** TASK DIRECTIONS **
The reply should consist of one number, the count of lines below in which the word "need" appears.

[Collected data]
============

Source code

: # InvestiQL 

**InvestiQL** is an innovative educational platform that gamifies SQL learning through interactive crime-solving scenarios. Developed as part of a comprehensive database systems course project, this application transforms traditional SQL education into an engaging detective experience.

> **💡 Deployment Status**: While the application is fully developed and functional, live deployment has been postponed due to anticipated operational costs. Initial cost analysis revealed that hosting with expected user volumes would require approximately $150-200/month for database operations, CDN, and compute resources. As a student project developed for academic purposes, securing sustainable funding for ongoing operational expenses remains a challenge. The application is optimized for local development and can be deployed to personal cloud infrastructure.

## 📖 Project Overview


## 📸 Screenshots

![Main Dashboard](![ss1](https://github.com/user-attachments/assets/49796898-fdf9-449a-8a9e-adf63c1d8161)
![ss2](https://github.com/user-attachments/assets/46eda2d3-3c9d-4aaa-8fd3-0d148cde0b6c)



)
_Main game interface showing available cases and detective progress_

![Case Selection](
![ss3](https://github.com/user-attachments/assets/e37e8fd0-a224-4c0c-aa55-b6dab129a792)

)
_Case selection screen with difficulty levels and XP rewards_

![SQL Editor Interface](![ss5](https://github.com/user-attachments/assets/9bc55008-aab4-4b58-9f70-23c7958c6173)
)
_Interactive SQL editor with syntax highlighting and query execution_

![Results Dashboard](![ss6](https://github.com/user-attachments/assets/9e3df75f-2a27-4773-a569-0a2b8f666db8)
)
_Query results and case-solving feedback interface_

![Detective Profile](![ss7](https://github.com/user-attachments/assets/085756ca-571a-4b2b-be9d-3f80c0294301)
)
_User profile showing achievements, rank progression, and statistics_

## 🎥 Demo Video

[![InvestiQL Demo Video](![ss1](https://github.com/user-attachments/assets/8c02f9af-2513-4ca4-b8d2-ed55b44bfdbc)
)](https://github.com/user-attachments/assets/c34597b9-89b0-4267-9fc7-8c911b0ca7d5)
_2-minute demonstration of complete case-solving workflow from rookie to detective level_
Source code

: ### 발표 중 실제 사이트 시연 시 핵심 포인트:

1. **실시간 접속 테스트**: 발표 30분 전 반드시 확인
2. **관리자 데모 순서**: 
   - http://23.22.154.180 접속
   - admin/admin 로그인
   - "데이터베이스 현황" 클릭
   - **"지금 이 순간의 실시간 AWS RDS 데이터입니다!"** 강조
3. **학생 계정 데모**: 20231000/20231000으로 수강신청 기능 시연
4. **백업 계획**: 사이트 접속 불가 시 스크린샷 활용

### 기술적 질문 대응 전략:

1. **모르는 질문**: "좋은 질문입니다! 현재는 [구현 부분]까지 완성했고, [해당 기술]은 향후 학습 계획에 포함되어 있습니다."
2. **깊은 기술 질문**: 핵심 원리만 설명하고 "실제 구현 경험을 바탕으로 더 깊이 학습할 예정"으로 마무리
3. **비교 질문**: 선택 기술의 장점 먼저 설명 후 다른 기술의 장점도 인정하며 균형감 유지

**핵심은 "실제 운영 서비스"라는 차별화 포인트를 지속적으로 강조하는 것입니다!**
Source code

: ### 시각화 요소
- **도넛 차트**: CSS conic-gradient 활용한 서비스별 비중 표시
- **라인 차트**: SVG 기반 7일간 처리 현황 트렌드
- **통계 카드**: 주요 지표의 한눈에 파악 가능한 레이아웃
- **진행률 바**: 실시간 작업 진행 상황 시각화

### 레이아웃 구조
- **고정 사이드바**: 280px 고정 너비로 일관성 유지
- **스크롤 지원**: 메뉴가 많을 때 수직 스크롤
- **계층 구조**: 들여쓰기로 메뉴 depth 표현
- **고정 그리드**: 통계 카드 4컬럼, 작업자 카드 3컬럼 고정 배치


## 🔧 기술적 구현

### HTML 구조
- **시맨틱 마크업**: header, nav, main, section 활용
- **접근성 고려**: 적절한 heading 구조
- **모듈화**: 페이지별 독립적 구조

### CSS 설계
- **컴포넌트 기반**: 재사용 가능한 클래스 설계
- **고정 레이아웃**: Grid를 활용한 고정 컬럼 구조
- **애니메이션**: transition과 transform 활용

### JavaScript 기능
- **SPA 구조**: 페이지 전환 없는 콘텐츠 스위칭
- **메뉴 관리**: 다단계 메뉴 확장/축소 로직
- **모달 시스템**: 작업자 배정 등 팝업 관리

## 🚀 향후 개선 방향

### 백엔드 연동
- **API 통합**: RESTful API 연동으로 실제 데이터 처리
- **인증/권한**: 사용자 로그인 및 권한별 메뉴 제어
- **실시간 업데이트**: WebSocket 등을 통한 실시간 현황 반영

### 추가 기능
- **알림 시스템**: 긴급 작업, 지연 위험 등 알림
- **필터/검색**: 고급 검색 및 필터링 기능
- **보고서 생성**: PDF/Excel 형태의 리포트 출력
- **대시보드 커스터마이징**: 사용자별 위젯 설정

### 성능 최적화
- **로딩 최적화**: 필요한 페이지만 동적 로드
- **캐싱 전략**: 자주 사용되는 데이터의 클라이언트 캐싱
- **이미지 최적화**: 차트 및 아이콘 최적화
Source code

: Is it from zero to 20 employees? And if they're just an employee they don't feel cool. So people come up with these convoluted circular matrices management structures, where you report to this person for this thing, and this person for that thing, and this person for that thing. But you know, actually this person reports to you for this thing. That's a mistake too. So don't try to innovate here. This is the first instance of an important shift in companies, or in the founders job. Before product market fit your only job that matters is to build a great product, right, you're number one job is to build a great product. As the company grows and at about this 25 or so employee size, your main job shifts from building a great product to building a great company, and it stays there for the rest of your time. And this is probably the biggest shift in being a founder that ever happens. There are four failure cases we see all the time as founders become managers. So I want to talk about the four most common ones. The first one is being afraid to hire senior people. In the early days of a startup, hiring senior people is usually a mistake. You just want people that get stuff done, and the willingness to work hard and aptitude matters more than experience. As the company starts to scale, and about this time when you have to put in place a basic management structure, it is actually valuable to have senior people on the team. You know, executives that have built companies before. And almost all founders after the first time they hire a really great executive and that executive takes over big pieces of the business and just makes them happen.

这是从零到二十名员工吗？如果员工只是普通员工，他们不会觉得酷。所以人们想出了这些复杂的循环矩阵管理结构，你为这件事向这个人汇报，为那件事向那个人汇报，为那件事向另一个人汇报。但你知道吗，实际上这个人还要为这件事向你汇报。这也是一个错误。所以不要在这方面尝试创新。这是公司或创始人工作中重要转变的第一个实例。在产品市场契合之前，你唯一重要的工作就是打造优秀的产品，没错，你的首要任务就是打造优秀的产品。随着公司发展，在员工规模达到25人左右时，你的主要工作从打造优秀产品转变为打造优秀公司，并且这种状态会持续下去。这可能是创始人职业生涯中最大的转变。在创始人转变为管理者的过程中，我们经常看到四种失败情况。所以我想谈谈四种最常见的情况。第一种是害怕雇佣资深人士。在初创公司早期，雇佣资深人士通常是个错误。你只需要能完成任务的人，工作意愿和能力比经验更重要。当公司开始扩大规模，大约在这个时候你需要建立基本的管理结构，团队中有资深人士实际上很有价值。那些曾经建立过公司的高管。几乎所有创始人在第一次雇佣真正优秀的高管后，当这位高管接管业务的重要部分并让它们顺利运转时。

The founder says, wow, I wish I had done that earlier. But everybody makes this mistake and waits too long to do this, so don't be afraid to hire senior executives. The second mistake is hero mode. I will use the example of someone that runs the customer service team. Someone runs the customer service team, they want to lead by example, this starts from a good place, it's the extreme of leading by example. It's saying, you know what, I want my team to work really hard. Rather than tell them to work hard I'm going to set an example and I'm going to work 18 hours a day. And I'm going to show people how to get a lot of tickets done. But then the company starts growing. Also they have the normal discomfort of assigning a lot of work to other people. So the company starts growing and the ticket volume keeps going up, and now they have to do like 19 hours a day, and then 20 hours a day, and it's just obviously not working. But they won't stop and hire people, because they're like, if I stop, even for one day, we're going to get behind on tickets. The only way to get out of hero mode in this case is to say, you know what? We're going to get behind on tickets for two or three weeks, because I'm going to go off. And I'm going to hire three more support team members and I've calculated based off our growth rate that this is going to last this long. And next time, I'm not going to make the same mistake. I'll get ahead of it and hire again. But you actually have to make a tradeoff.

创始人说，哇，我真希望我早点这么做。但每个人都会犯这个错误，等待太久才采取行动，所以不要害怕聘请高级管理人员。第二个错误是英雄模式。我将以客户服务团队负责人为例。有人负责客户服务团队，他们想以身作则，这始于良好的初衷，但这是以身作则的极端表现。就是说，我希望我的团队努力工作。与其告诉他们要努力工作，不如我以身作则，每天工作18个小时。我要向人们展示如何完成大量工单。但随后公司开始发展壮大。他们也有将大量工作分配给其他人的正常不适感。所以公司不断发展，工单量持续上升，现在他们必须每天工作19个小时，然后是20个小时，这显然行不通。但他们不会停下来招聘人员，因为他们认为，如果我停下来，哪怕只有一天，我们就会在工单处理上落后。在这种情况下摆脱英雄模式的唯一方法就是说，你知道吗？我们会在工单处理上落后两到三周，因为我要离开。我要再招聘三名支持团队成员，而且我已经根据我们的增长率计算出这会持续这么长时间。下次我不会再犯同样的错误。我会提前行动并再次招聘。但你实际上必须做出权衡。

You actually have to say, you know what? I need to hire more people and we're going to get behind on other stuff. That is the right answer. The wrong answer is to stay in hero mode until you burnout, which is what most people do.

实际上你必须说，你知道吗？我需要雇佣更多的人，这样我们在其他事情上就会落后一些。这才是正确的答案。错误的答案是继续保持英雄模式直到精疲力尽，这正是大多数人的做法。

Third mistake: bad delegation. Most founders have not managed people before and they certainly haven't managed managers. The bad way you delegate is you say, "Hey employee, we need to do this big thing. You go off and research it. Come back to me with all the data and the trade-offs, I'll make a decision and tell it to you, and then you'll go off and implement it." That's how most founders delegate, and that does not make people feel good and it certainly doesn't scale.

============

** OUTPUT FOR THIS TASK **
2